═══ Information given
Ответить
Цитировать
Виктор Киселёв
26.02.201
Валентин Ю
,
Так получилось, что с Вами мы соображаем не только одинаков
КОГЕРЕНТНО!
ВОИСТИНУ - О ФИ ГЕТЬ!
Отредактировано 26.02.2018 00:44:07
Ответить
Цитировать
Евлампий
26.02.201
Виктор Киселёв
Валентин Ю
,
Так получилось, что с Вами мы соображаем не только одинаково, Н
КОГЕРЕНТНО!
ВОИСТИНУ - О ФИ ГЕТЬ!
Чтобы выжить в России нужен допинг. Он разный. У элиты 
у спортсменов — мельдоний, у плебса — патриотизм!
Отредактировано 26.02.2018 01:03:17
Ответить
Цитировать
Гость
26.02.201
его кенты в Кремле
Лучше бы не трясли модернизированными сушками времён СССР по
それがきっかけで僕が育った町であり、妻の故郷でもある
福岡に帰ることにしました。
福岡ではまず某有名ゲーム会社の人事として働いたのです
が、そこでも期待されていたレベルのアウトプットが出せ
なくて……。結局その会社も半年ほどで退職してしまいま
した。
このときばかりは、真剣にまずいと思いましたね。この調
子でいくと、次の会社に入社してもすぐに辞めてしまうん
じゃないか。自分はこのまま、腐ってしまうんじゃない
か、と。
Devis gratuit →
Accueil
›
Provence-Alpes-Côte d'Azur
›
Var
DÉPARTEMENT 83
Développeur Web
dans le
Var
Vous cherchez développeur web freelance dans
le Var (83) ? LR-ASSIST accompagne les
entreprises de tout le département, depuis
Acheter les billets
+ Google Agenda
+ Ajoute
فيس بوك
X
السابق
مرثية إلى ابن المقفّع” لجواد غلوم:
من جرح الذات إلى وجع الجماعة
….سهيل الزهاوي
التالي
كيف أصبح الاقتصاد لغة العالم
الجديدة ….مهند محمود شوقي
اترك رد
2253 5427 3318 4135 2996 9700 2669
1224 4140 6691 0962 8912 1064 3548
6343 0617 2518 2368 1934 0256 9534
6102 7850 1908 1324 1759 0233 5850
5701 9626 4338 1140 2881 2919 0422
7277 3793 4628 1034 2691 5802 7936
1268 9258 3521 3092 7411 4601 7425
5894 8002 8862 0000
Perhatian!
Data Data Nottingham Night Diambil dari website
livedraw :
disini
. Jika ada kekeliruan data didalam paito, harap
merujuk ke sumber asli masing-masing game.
══════
* **Request**
Check each line of the records for the word "только" and extract those that contain it.

* **Finished task**
Так получилось, что с Вами мы соображаем не только одинаков
Так получилось, что с Вами мы соображаем не только одинаково, Н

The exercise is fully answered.